Namaste: Duke baseball adds yoga into practice routine

Under the direction of Kathy Sell Smith, the Blue Devils have embraced yoga as part of their practice routine.
Under the direction of Kathy Sell Smith, the Blue Devils have embraced yoga as part of their practice routine.

For a typical baseball team, the end of practice means clearing off the field, listening to a brief talk from the coaching staff and tossing around a few jokes in the dugout.

For the Blue Devils, it signals the beginning of a new workout—yoga.

After an afternoon of practice, a marching line of players make their way out of the dugout at Jack Coombs Field, all carrying their own yoga mats under their arms. Before long, the entire roster—coaches and players alike—sprawls out in the outfield attempting to hold a tree pose, or whatever other challenges the day’s workout brings.

The new exercise regimen began as a trial run this past summer, following multiple tips from graduating seniors that the team might benefit from regular yoga sessions. About 15 players who were in Durham taking summer classes participated in weekly yoga to get a feel for how it would affect them.

When the results of the summer experiment came back overwhelmingly positive, head coach Chris Pollard knew yoga would have to be integrated into the team’s routine. But he wasn’t going to let his players have all the fun.

Duke players and coaches have incorporated yoga sessions into part of their after-practice routine after a successful test run of the program last summer.

“My wife had done yoga, and she talked about the benefits of it, but having gone through it for an entire fall, I know firsthand what it did for me, and therefore I know what it can do in terms of how it can help our guys,” Pollard said. “I’m looking forward to next fall getting back into it with our guys again. I really try to push myself at it, just to see if I could maximize the benefits I was getting from it.”
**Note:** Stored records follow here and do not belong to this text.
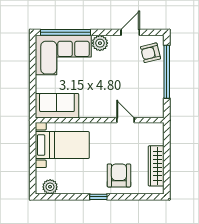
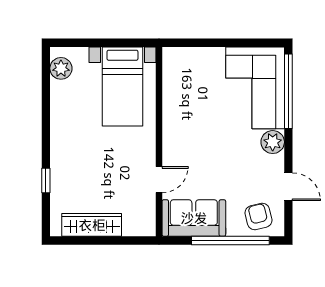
sofa: (57, 106) -> (194, 218), moved, turned -90
armchair: (119, 175) -> (78, 170), removed
window: (98, 197) -> (46, 180), moved

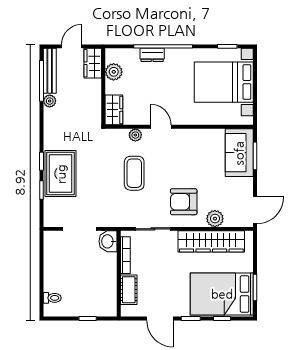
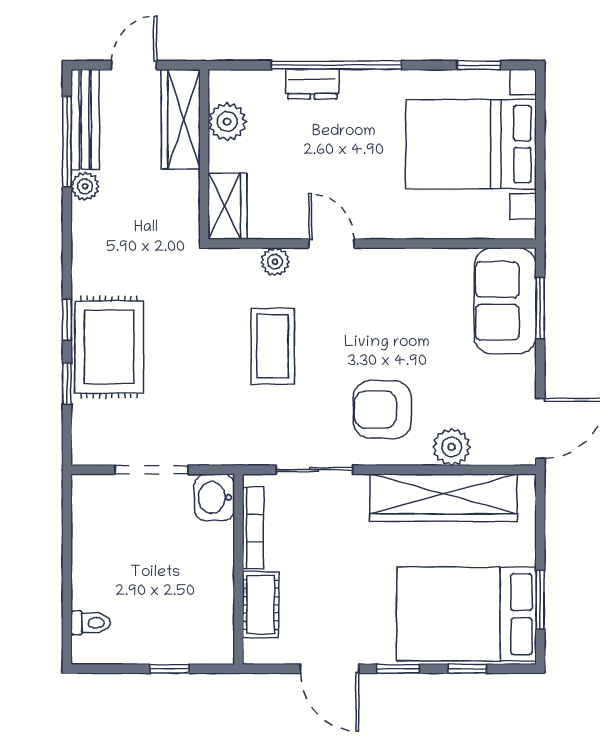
wardrobe: (93, 63) -> (181, 119), width x1.50

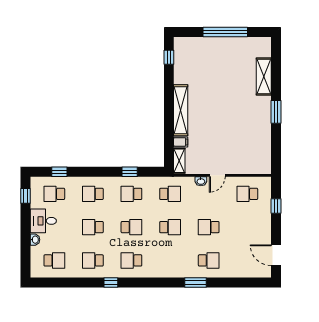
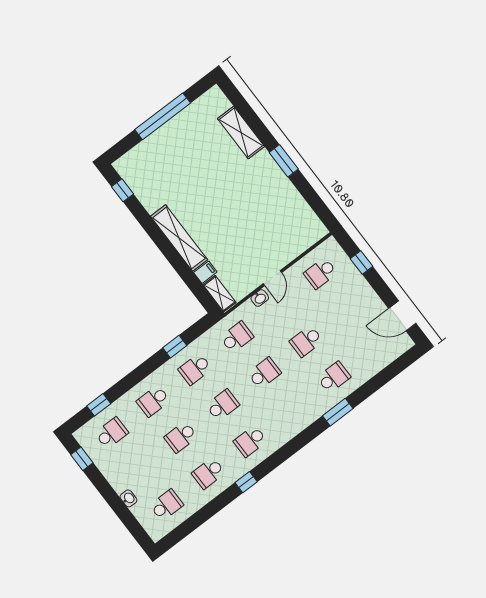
school desk: (54, 194) -> (111, 433), turned 180
desk: (43, 221) -> (122, 471), removed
The main goals of the program were twofold—to increase the players’ flexibility and to improve their ability to focus the entirety of their energy on the next play. Much of Pollard’s coaching philosophy revolves around a process-oriented approach, making the mental discipline and breathing techniques required in yoga a natural complement to the methods he preaches.
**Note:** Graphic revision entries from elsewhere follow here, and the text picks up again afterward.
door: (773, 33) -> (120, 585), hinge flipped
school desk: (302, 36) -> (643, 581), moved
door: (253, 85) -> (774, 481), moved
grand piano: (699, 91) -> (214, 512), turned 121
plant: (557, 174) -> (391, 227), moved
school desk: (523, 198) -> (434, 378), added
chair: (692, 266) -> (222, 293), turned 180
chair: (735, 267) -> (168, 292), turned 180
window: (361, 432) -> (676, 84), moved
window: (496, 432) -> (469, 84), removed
Putting the coaching staff on the yoga mats right alongside the players adds a unique element to the experience that instructor Kathy Sell Smith said made a huge difference in getting the players to buy into the change.

In addition to the camaraderie it helps to foster, Pollard said personally participating in yoga helps him to ensure his players are getting the most they can out of the exercise.
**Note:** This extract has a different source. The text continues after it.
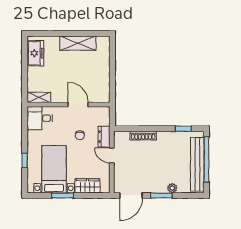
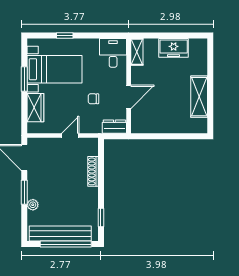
freezer: (35, 53) -> (174, 48), moved
dresser: (104, 137) -> (114, 127), moved

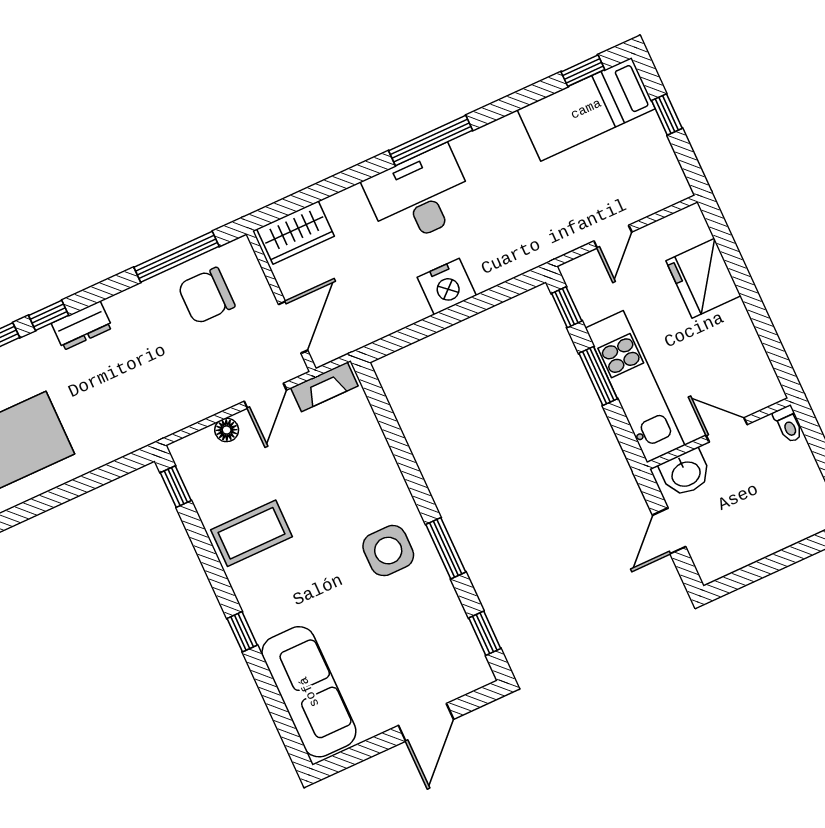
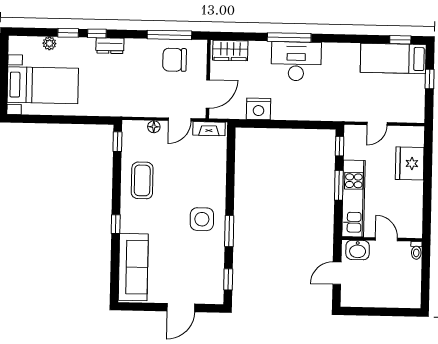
window: (431, 140) -> (289, 37), moved
nightstand: (447, 286) -> (259, 109), moved
coffee table: (252, 533) -> (142, 180), turned 90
“They were wiling to try to slow down, do things that they weren’t used to doing,” Smith said. “Actually, quite a few of them had done yoga before so I don’t think it was brand new to everyone, but the ones who it was brand new for were very open-minded—I think because their coaches were into it.”

Now in the midst of a busy regular season slate, Duke has not been able to keep the weekly team yoga session as a consistent staple of its regimen. The Blue Devils have shifted to individual yoga exercises to accommodate players’ different in-season needs, but will switch back to the full-team version again in the fall.

According to Pollard, Smith’s athletic pedigree was a crucial factor in getting the team to embrace a workout program not often found in college programs. Smith—the wife of current men’s tennis head coach Ramsey Smith—was a Duke athlete herself during her college days, earning All-American honors on the women's tennis team before graduating with the class of 2001. She then moved into the ranks of coaching, becoming an assistant coach at Oregon for two seasons before taking the head job at Princeton in 2004.

Smith also works with the men’s tennis and women’s lacrosse teams on campus, as well as several squads a few miles down the road at North Carolina. Across all the different sports she has worked with, Smith said she has encountered a growing acceptance of yoga as a legitimate means for players to improve their performance.

The baseball team presented a bit of a different challenge for Smith, though, because the players’ backgrounds in yoga were so different. She took a slow, introductory approach to make sure everyone was having a good time, mixing up the routines and always making sure there was a laugh or two shared.

“One day we set up where they were facing each other. So there were three rows of guys on one side, the other three rows here looking at each other. So that brought a new element to the practice because you are trying these balancing poses and having to look at a teammate right across from you,” Smith said. “There’s always something to laugh at. Usually it comes from a comment from one of the guys or someone falling out of a pose, but for the most part we try to keep it lighthearted.”

The players have bought in and are now big fans of yoga, using it as another avenue through which they can channel their competitive spirits. Captain Andy Perez—who includes himself in “the handful of guys who aren’t too good at it”—picked out fellow senior Grant McCabe as the team’s weakest link and pegged freshman Chris Koppenhaver as the squad’s model yoga participant.

Although their successes in executing the poses have varied quite a bit, all the players can agree on the positives yoga has brought them, both as individuals and as a team.

“We call [McCabe] “Grandpa” because of how inflexible he is and how kind of immobile he is at times. He can barely sit down criss-cross applesauce. Me, I’m pretty bad too,” Perez said. “I think as it went on, we came to appreciate how it’s helping our bodies, how it’s helping our minds, and using it on the baseball field has been very beneficial.”